So the most important speed when it comes to SSD is the random speed performance. Suppose the next couple of years, the SSD will use sports cars to pick up data or even helicopters.
The marketing departments have done a great job pushing max speed when random is what really matters. I agree with you. It's all about random speed.
I'll have to disagree. You guys are mistaken in believing that random read and write are the *only* factors that matter. Granted, I'll agree that random READ speed is easily the most significant benefit SSDs have over traditional harddrives, but like most things, it is about achieving balance.

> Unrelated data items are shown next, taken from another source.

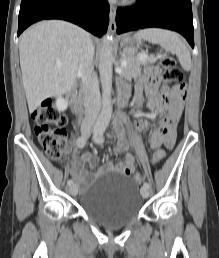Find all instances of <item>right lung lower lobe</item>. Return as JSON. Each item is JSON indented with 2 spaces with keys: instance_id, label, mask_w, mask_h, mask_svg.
<instances>
[{
  "instance_id": "right-lung-lower-lobe-1",
  "label": "right lung lower lobe",
  "mask_w": 219,
  "mask_h": 258,
  "mask_svg": "<svg viewBox=\"0 0 219 258\" xmlns=\"http://www.w3.org/2000/svg\"><path fill=\"white\" fill-rule=\"evenodd\" d=\"M43 19L70 21L101 37L109 23V4L106 0H22L18 36Z\"/></svg>"
}]
</instances>
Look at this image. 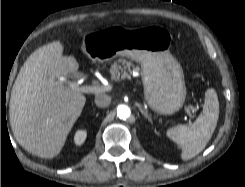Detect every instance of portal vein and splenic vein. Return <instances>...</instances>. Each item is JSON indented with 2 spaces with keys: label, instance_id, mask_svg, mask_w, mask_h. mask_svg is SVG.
Masks as SVG:
<instances>
[{
  "label": "portal vein and splenic vein",
  "instance_id": "1",
  "mask_svg": "<svg viewBox=\"0 0 245 187\" xmlns=\"http://www.w3.org/2000/svg\"><path fill=\"white\" fill-rule=\"evenodd\" d=\"M128 78L130 79V76L128 74L124 75V79ZM60 81L65 82L63 79H60ZM68 86L75 91H79L82 93H93V92H101V91H109L111 90L112 86H79V83L76 81H68ZM185 112L189 116V121L191 122V119L193 118L192 112L190 108H185Z\"/></svg>",
  "mask_w": 245,
  "mask_h": 187
}]
</instances>
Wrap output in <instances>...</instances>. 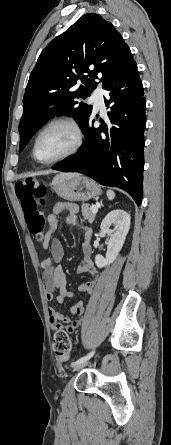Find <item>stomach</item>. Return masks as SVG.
<instances>
[{
    "instance_id": "obj_1",
    "label": "stomach",
    "mask_w": 171,
    "mask_h": 445,
    "mask_svg": "<svg viewBox=\"0 0 171 445\" xmlns=\"http://www.w3.org/2000/svg\"><path fill=\"white\" fill-rule=\"evenodd\" d=\"M52 185L56 194L68 201H87L101 194L93 180L81 175L56 176Z\"/></svg>"
}]
</instances>
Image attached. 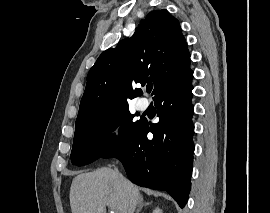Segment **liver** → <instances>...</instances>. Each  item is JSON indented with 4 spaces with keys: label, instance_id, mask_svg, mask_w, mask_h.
Returning <instances> with one entry per match:
<instances>
[{
    "label": "liver",
    "instance_id": "6515ba94",
    "mask_svg": "<svg viewBox=\"0 0 270 213\" xmlns=\"http://www.w3.org/2000/svg\"><path fill=\"white\" fill-rule=\"evenodd\" d=\"M69 198L72 213H106V207L116 213H134L143 200L137 186L107 167L77 175Z\"/></svg>",
    "mask_w": 270,
    "mask_h": 213
}]
</instances>
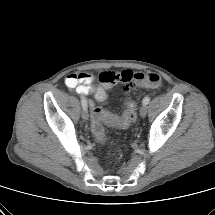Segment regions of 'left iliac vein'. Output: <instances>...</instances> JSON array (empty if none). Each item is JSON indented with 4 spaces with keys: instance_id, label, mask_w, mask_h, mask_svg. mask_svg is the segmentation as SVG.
<instances>
[{
    "instance_id": "obj_1",
    "label": "left iliac vein",
    "mask_w": 215,
    "mask_h": 215,
    "mask_svg": "<svg viewBox=\"0 0 215 215\" xmlns=\"http://www.w3.org/2000/svg\"><path fill=\"white\" fill-rule=\"evenodd\" d=\"M146 114H147V107L146 105H142V107L140 108V116L144 118Z\"/></svg>"
}]
</instances>
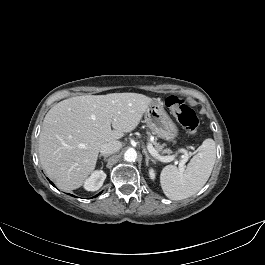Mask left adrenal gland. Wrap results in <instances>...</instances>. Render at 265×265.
<instances>
[{"mask_svg":"<svg viewBox=\"0 0 265 265\" xmlns=\"http://www.w3.org/2000/svg\"><path fill=\"white\" fill-rule=\"evenodd\" d=\"M143 152L145 154V161H146V165L147 166L149 164V160H151L153 163H155L156 160L148 154V152L146 151V149H143Z\"/></svg>","mask_w":265,"mask_h":265,"instance_id":"left-adrenal-gland-1","label":"left adrenal gland"}]
</instances>
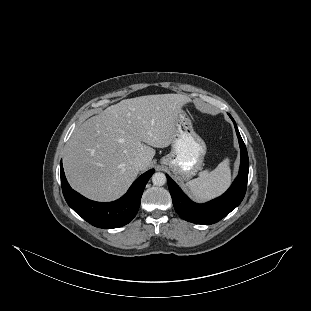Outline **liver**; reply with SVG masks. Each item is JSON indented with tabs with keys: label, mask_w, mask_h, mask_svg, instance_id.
<instances>
[{
	"label": "liver",
	"mask_w": 311,
	"mask_h": 311,
	"mask_svg": "<svg viewBox=\"0 0 311 311\" xmlns=\"http://www.w3.org/2000/svg\"><path fill=\"white\" fill-rule=\"evenodd\" d=\"M189 102L174 93L124 99L76 127L63 157L71 187L95 201L121 197L150 168L154 148L172 144L178 114ZM137 158L140 167L133 164Z\"/></svg>",
	"instance_id": "6515ba94"
}]
</instances>
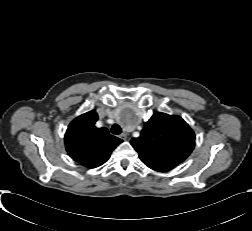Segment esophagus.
I'll return each mask as SVG.
<instances>
[{
    "mask_svg": "<svg viewBox=\"0 0 252 231\" xmlns=\"http://www.w3.org/2000/svg\"><path fill=\"white\" fill-rule=\"evenodd\" d=\"M120 138L123 139V140H126L127 139V135L125 133H122L120 135Z\"/></svg>",
    "mask_w": 252,
    "mask_h": 231,
    "instance_id": "34e87169",
    "label": "esophagus"
}]
</instances>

The random write 'issue' started because older and budget SSDs based on the JMicron controllers without RAM cache had such poor random write performance that they could actually make your system stutter and lag during heavy multi-tasking. Current-generation SSDs that use controllers from Samsung, Indilinx, and Intel don't have this problem.
Intel's X25M SSDs took random write performance to an extreme, offering 3-4X faster performance than the closest competition using Indilinx's SSD controllers (like the OCZ Vertex, G.Skill Falcon, Patriot Torqx). However, based on real-world benchmarks and testing from the likes of Anandtech, PCperspective, benchmarkreviews.com, etc, the extreme random write performance offers no tangible benefits to non-server (e.g. consumer/workstation) workloads. The Intel X25 level of random write performance is really only useful for server applications like databases and transaction processing where you have thousands of database entries or log file entries being written to disk every second. It seems that once you get past a certain threshold, around the performance of fast 10K RPM HD (1-2MB/sec -- yes MB/sec), more random write performance doesn't provide much in the way of advantages for laptop/desktop situations.
And Intel's SSD architecture that creates this high random write performance directly limits their sequential write performance, which can be vital in certain applications, like video/multimedia editing, file transfer, file copy, transferring from fast external drives/RAID, writing large amounts of data to disk from RAM, etc.
Similarly, while random read performance speeds up OS startup, application launching, etc, sequential read performance is CRITICAL for high-bandwidth applications like multimedia work, or other situations where you have large volumes of data moving in and out of storage.
that is what i wanted to hear
larger capacity, fixing control problems, and price drops!
I really hope to see a 100-120GB around 200 dollars. . . . i can wish cant't I?
You can pick up a 120GB G.Skill Falcon SSD (identical to OCZ Vertex) for $299 with $40 rebate at newegg.com. Not quite $200, but this is an excellent drive. Do NOT skimp with a cheap SSD.. you'll end up with a JMicron controller based POS that you'll be very unhappy with.
Yet everybody was conveniently forgetting all of this in the 70-page 1.5Gbps SATA thread and complaining that their sequential read/write speeds were being throttled when their random reads/writes were hardly affected at all.
Ruahrc
Not only were sequential transfers throttled, but data moving in and out of cache. There are plenty of benchmarks out there now that show that despite not impacting random read and write speed, the SATA/1.5 was having real-world impacts on OS boot, application startup, etc.
As much as the Apple zealots on here want to defend Apple for whatever reason, the SATA/1.5 situation was a legitimate issue that could have greatly impacted performance in many situations, and hence was quickly taken care of.